* Tugas Anda *
Tulis ulang tanpa perubahan sedikit pun baris-baris data mulai dari baris yang memuat "Curah Hujan" sampai akhir data, termasuk baris pertama tersebut. Gambar tidak perlu dicantumkan dalam jawaban.

════════════════

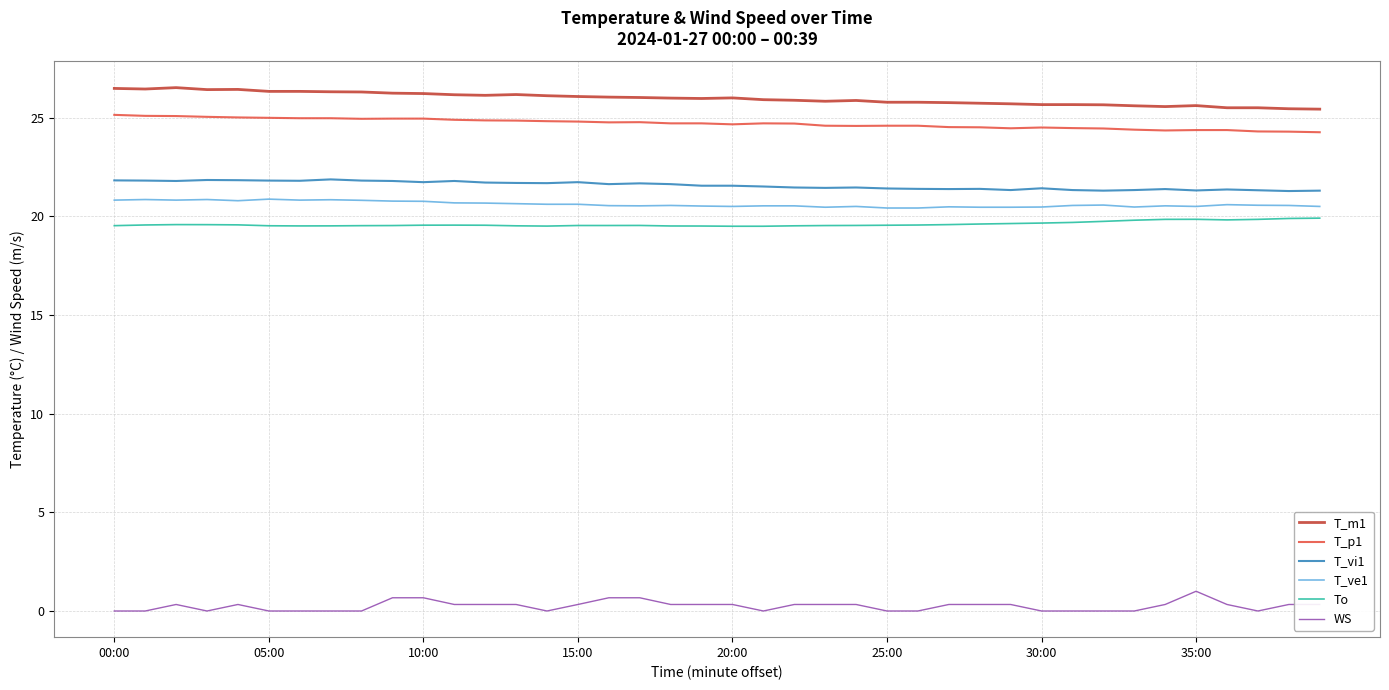

True or false: T_ve1 and T_p1 intersect in this chart.

False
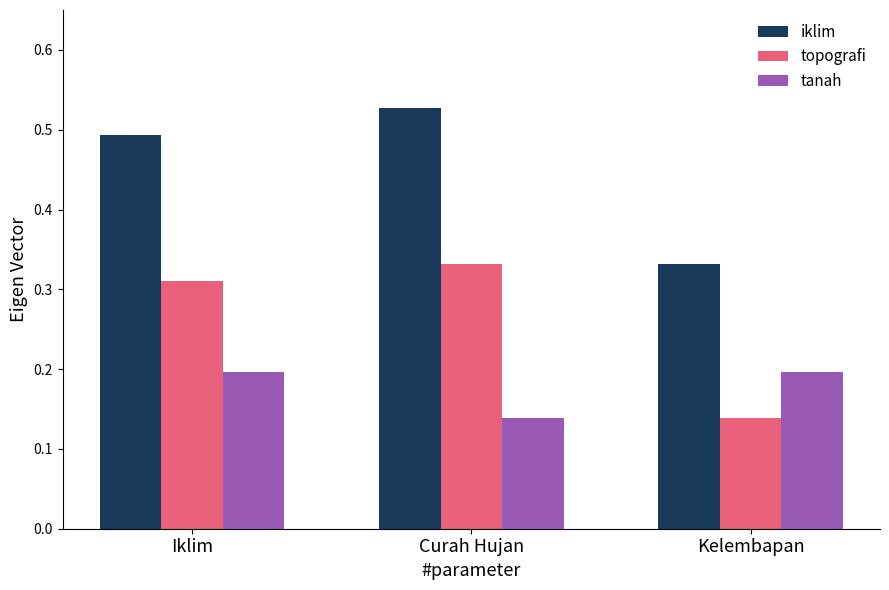

What is the label of the 2nd bar from the left?

Curah Hujan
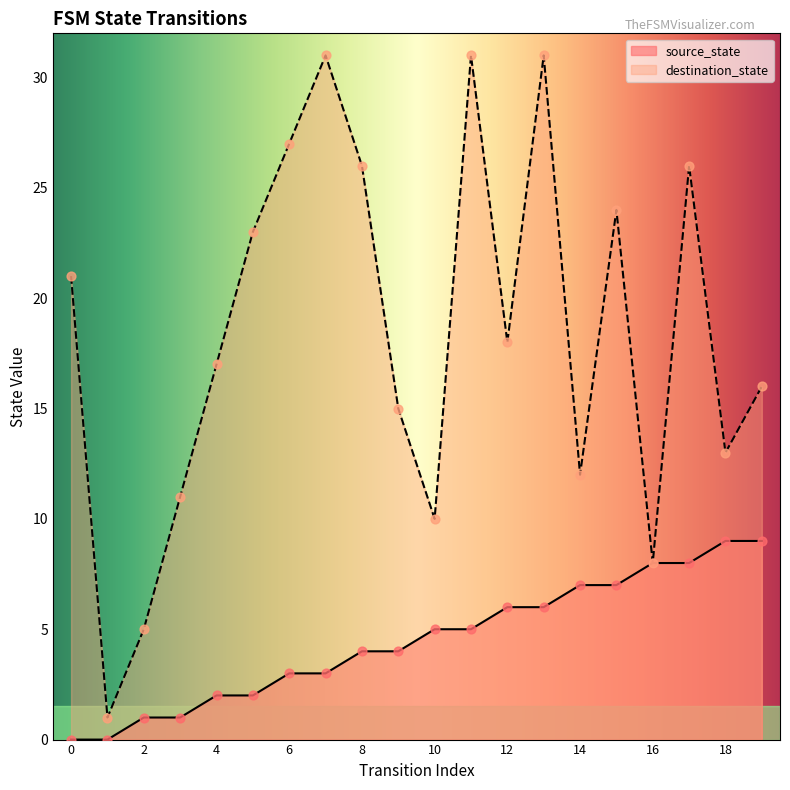

What is the total value across all series at 7?

34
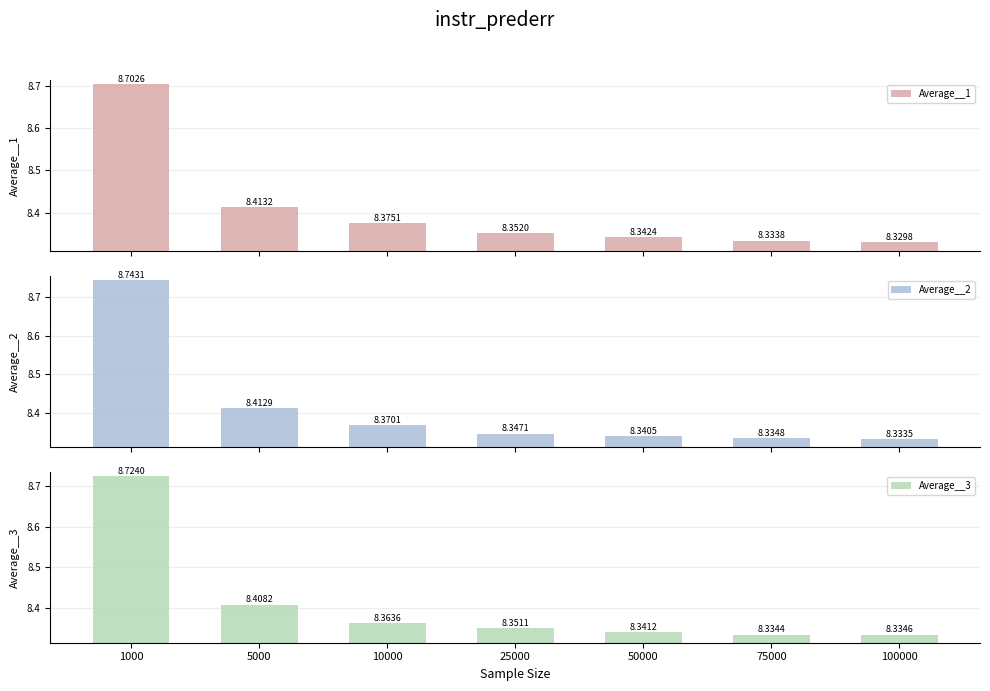

Does the chart contain stacked bars?

No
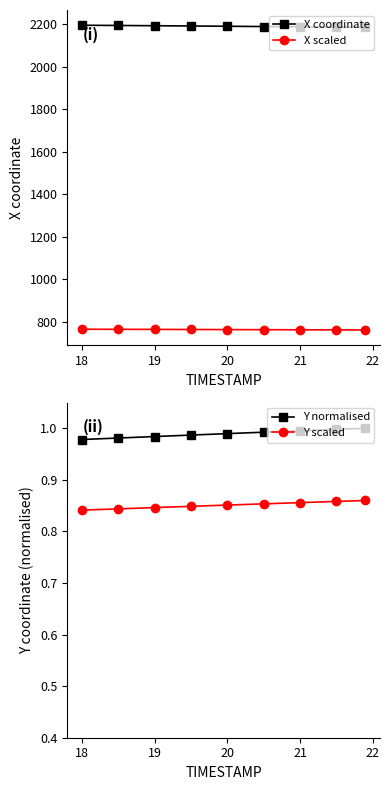

True or false: Y scaled and Y normalised intersect in this chart.

False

════════════════

* Hasil Pengerjaan *
Curah Hujan

What is the total value across all series at 7?

34

Does the chart contain stacked bars?

No

True or false: Y scaled and Y normalised intersect in this chart.

False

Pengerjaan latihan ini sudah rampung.